- [Consignes]
1. Indiquez si chacune des affirmations suivantes est conforme à l'entretien, en répondant par oui ou par non et en citant les mots décisifs de l'entretien. (a) Le 15 mars, 750 habitants de Seattle ont manifesté pour un salaire minimum de 15 dollars de l'heure. (b) Bart Vandersteene a séjourné six mois à Seattle. (c) Lors de la prestation de serment de Kshama, 800 personnes étaient présentes.
2. D'après l'entretien, à quelle date Kshama Sawant a-t-elle prêté serment ?
3. Reproduisez fidèlement un passage de l'entretien : commencez aux mots « [INTERVIEW] Bart Vandersteene, de » et arrêtez-vous après « sont diamétralement opposés. ».

[INTERVIEW] Bart Vandersteene, de retour des USA

USA : La lutte pour un meilleur salaire minimum atteint un point critique

Le 15 mars dernier, 750 habitants de Seattle manifestaient pour revendiquer du Conseil municipal l’instauration d’un salaire minimum de 15 dollars de l’heure. Bart Vandersteene, porte-parole du PSL, a séjourné deux mois durant à Seattle au début de cette année afin de soutenir le fonctionnement de nos camarades de Socialist Alternative. Nous avons discuté avec lui des USA et de la lutte pour le socialisme, deux thèmes qui, selon certains, sont diamétralement opposés.

Kshama Sawant (membre de Socialist Alternative) vient d’accomplir ses premiers mois de conseillère à Seattle. Comment se sont-ils passés ?

“Un mot : impressionnant ! Lorsque Kshama a prêté serment le 6 janvier, 800 personnes étaient présentes ainsi que les médias nationaux et même internationaux. Et au cours des deux premiers mois de son mandat, elle a su faire parler d’elle plus d’une fois… C’en est fini de la politique à laquelle était habitué l’establishment à Seattle.

“Les médias locaux publient parfois plusieurs fois par semaine des reportages consacrés à Kshama. C’est à tel point que certains journalistes ont laissé entendre qu’ils reprennent goût à leur travail, qu’il y avait de nouveau des informations à couvrir. Plus prosaïquement, un autre journaliste a fait savoir que l’arrivée de Kshama était est une bonne chose pour les ventes de son journal.

“Ces anecdotes illustrent ce qui se vit plus généralement au sein de la société. Pour la première fois depuis longtemps, une partie importante de la population active se sent à nouveau représentée au conseil.”

- [Données fournies]
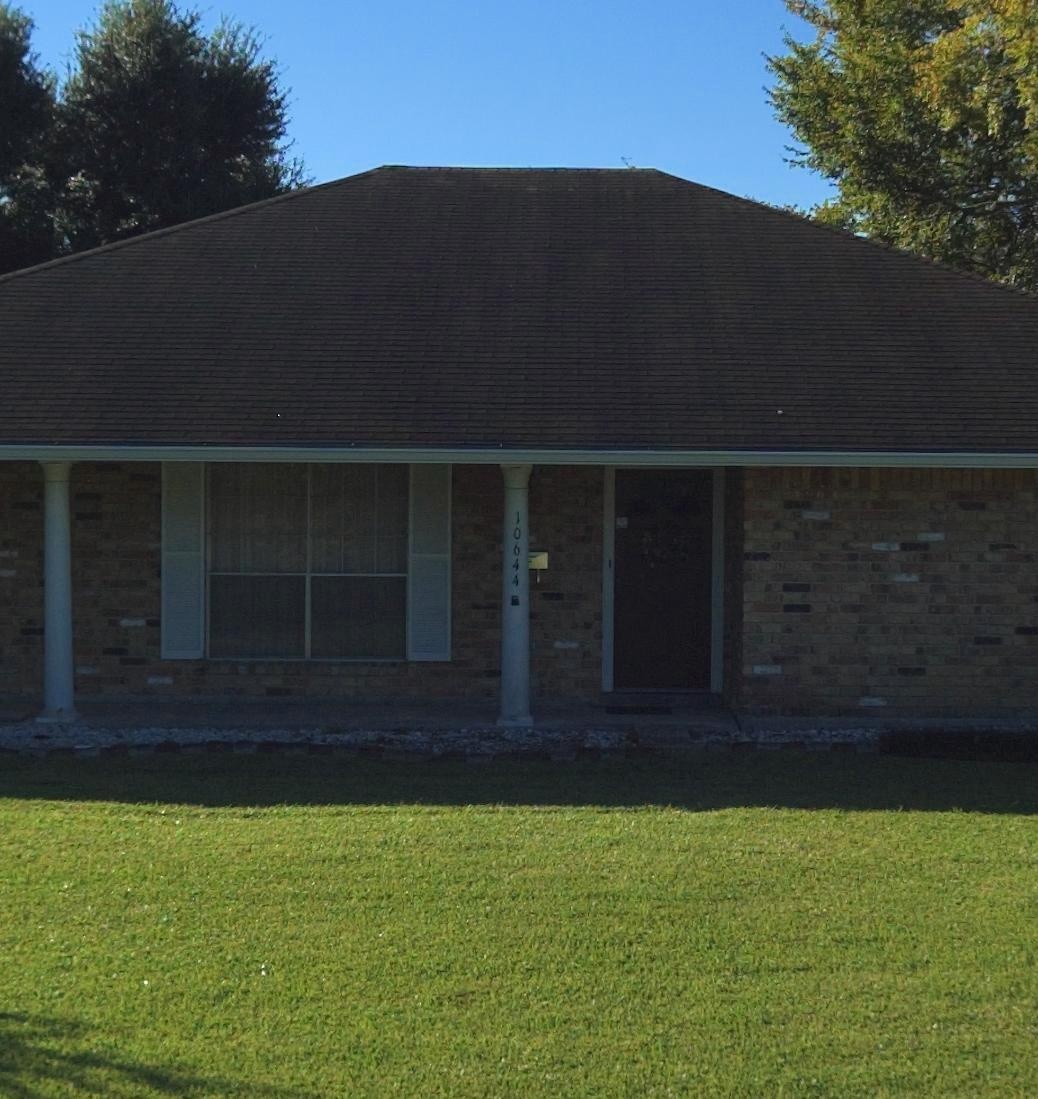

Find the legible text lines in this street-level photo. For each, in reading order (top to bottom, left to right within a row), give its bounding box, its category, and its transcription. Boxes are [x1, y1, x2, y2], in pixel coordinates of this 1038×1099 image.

[509, 508, 524, 589] StreetNumber: 10644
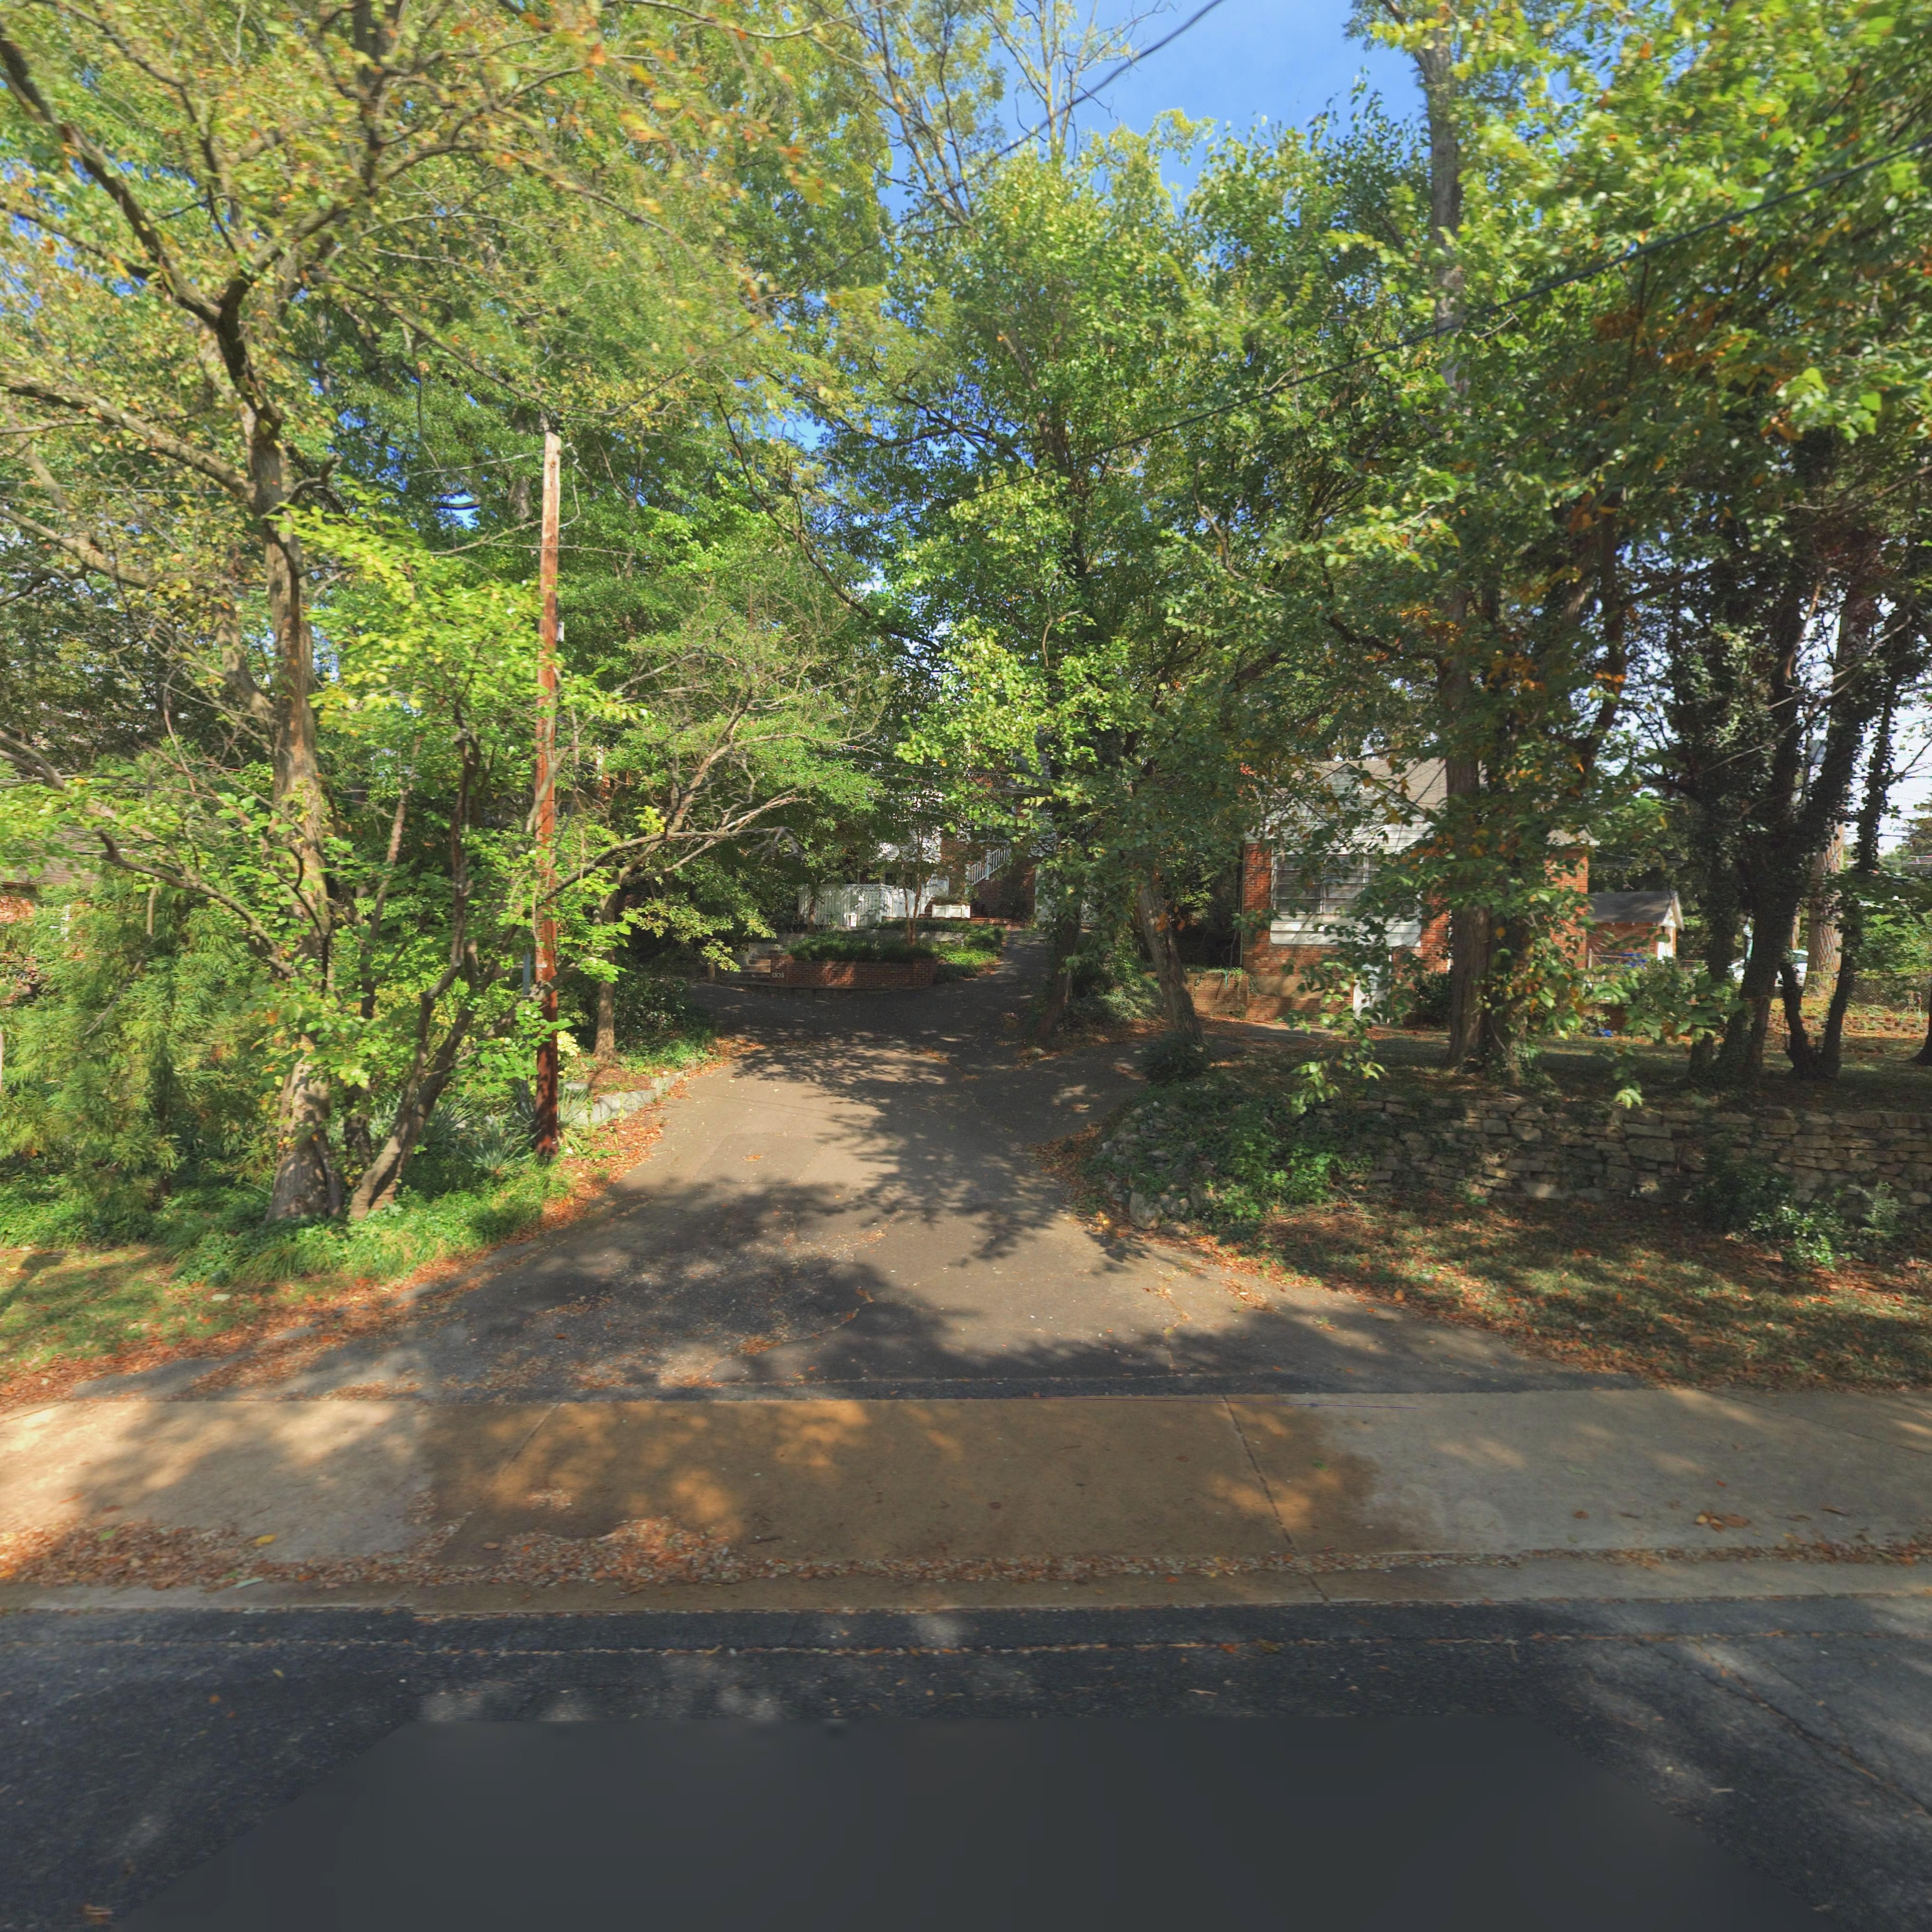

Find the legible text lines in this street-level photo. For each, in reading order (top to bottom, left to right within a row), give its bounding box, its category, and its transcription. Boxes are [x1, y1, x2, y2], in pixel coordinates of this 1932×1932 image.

- [Corrigés par exercice]
1.
(a) Oui : « Le 15 mars dernier, 750 habitants de Seattle manifestaient pour revendiquer du Conseil municipal l’instauration d’un salaire minimum de 15 dollars de l’heure. »
(b) Non : « a séjourné deux mois durant à Seattle »
(c) Oui : « 800 personnes étaient présentes »

2. Le 6 janvier.

3.
[INTERVIEW] Bart Vandersteene, de retour des USA

USA : La lutte pour un meilleur salaire minimum atteint un point critique

Le 15 mars dernier, 750 habitants de Seattle manifestaient pour revendiquer du Conseil municipal l’instauration d’un salaire minimum de 15 dollars de l’heure. Bart Vandersteene, porte-parole du PSL, a séjourné deux mois durant à Seattle au début de cette année afin de soutenir le fonctionnement de nos camarades de Socialist Alternative. Nous avons discuté avec lui des USA et de la lutte pour le socialisme, deux thèmes qui, selon certains, sont diamétralement opposés.